Diesen Erfordernissen genügen die Belehrungen für Erstantragsteller über Mitwirkungspflichten und die allgemeinen Verfahrenshinweise, welche die Antragsteller jeweils zu Beginn des Asylverfahrens am 25. August 2016 auch in französischer Sprache gegen Empfangsbestätigung erhalten haben, nicht, weil sie verunklarend darauf hinweisen, dass das Nichterscheinen zur Anhörung für das Asylverfahren nachteilige Folgen haben kann.
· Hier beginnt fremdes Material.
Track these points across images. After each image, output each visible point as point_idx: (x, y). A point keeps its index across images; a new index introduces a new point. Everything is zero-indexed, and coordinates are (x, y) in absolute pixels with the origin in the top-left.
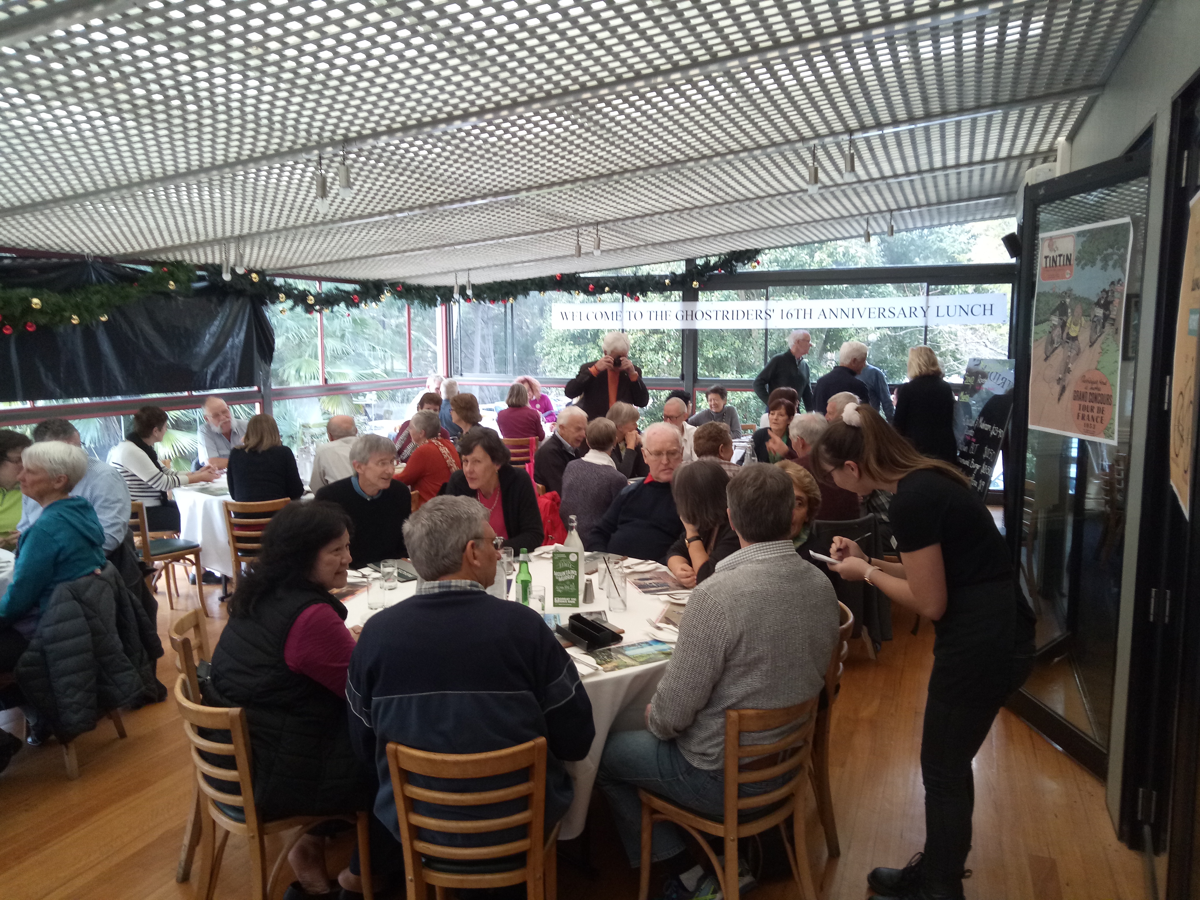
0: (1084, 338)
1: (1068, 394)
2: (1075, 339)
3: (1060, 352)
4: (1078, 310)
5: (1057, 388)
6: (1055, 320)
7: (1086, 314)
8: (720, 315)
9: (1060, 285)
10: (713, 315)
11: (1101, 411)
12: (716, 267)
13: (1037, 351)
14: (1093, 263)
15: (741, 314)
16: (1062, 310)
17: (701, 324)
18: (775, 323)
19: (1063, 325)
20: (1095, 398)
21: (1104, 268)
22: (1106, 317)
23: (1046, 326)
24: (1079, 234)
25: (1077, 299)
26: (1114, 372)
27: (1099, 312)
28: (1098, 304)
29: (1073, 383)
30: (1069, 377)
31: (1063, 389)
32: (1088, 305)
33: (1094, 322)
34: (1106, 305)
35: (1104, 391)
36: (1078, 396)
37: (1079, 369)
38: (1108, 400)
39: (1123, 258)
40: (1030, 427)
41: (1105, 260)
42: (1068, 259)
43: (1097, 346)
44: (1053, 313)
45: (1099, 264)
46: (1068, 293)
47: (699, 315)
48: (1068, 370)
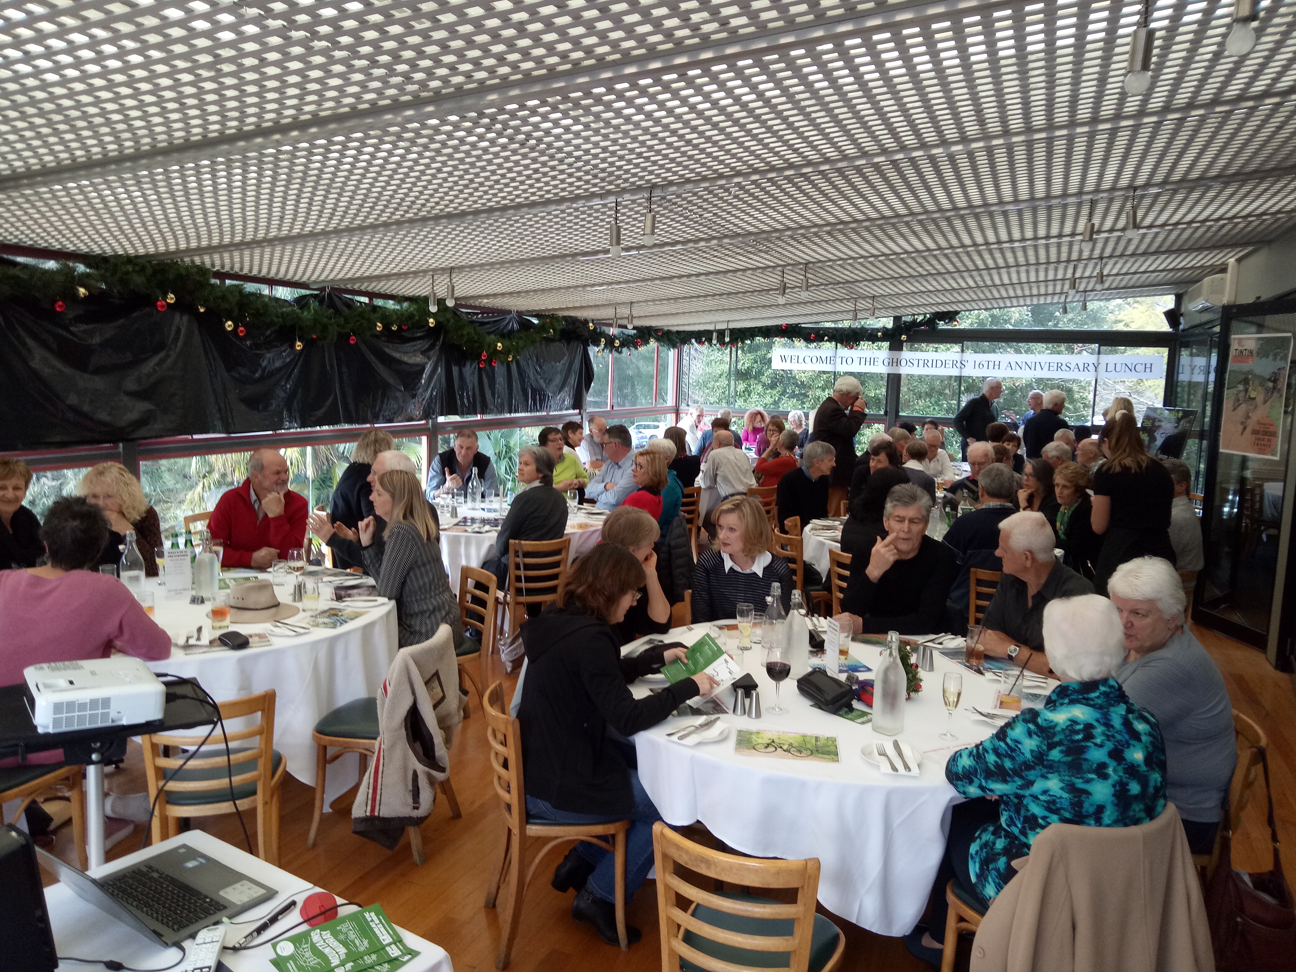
0: (1260, 399)
1: (1249, 430)
2: (1254, 399)
3: (1243, 406)
4: (1257, 382)
5: (1240, 427)
6: (1241, 387)
7: (1261, 385)
8: (921, 363)
9: (1245, 367)
10: (916, 363)
11: (1269, 440)
12: (921, 323)
13: (1227, 405)
14: (1267, 356)
15: (939, 363)
16: (1246, 381)
17: (904, 370)
18: (970, 371)
19: (1246, 391)
20: (1265, 433)
21: (1275, 359)
22: (1274, 388)
23: (1234, 391)
24: (1259, 339)
25: (1256, 376)
26: (1278, 419)
27: (1270, 385)
28: (1269, 380)
29: (1252, 424)
30: (1249, 421)
31: (1245, 428)
32: (1262, 381)
33: (1267, 390)
34: (1275, 381)
35: (1272, 429)
36: (1255, 432)
37: (1256, 416)
38: (1274, 434)
39: (1286, 356)
40: (1221, 450)
41: (1275, 356)
42: (1251, 352)
43: (1268, 404)
44: (1240, 383)
45: (1271, 357)
46: (1250, 372)
47: (903, 363)
48: (1248, 417)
Dieses Defizit wird auch nicht durch die Wiedergabe des Wortlauts des § 33 Abs. 1 und Abs. 3 AsylG ausgeglichen, weil diese Wiedergabe nur in deutscher Sprache erfolgt ist.
Die Vorgabe der Belehrung nach § 33 Abs. 4 AsylG ist für den Eintritt der Rücknahmefiktion des § 33 Abs. 1 AsylG unerlässlich, weshalb ihr Unterbleiben zur Rechtswidrigkeit des Einstellungsbescheids einschließlich der Abschiebungsandrohung führt (vgl. nur Heusch in Beck´scher Online-Kommentar Ausländerrecht, Stand 1.5.2018, § 33 AsylG Rn. 9 m.w.N.), woraus mit hoher Wahrscheinlichkeit auch eine Verletzung der Antragstellerin zu 1. in ihren Rechten folgt (vgl. § 113 Abs. 1 Satz 1 VwGO).
Das Bundesamt hat nun mit ordnungsgemäßer Belehrung zunächst erneut auf eine Anhörung der Antragstellerin zu 1. hinzuwirken.
Die Kostenentscheidung beruht hinsichtlich des übereinstimmend für erledigt erklärten Antrags des Antragstellers zu 2. auf § 161 Abs. 2 Satz 1 VwGO, im Übrigen auf § 154 Abs. 1 VwGO, jeweils i.V.m. § 83b AsylG. Billigem Ermessen im Sinne des § 161 Abs. 2 Satz 1 VwGO entspräche es, die Kosten der Antragsgegnerin aufzuerlegen, weil sie – was die Prüfung des Eilantrags der Antragstellerin zu 1. zeigt – bei Fortsetzung des Verfahrens auch insoweit voraussichtlich unterlegen wäre.
Dieser Beschluss ist unanfechtbar (§ 80 AsylG).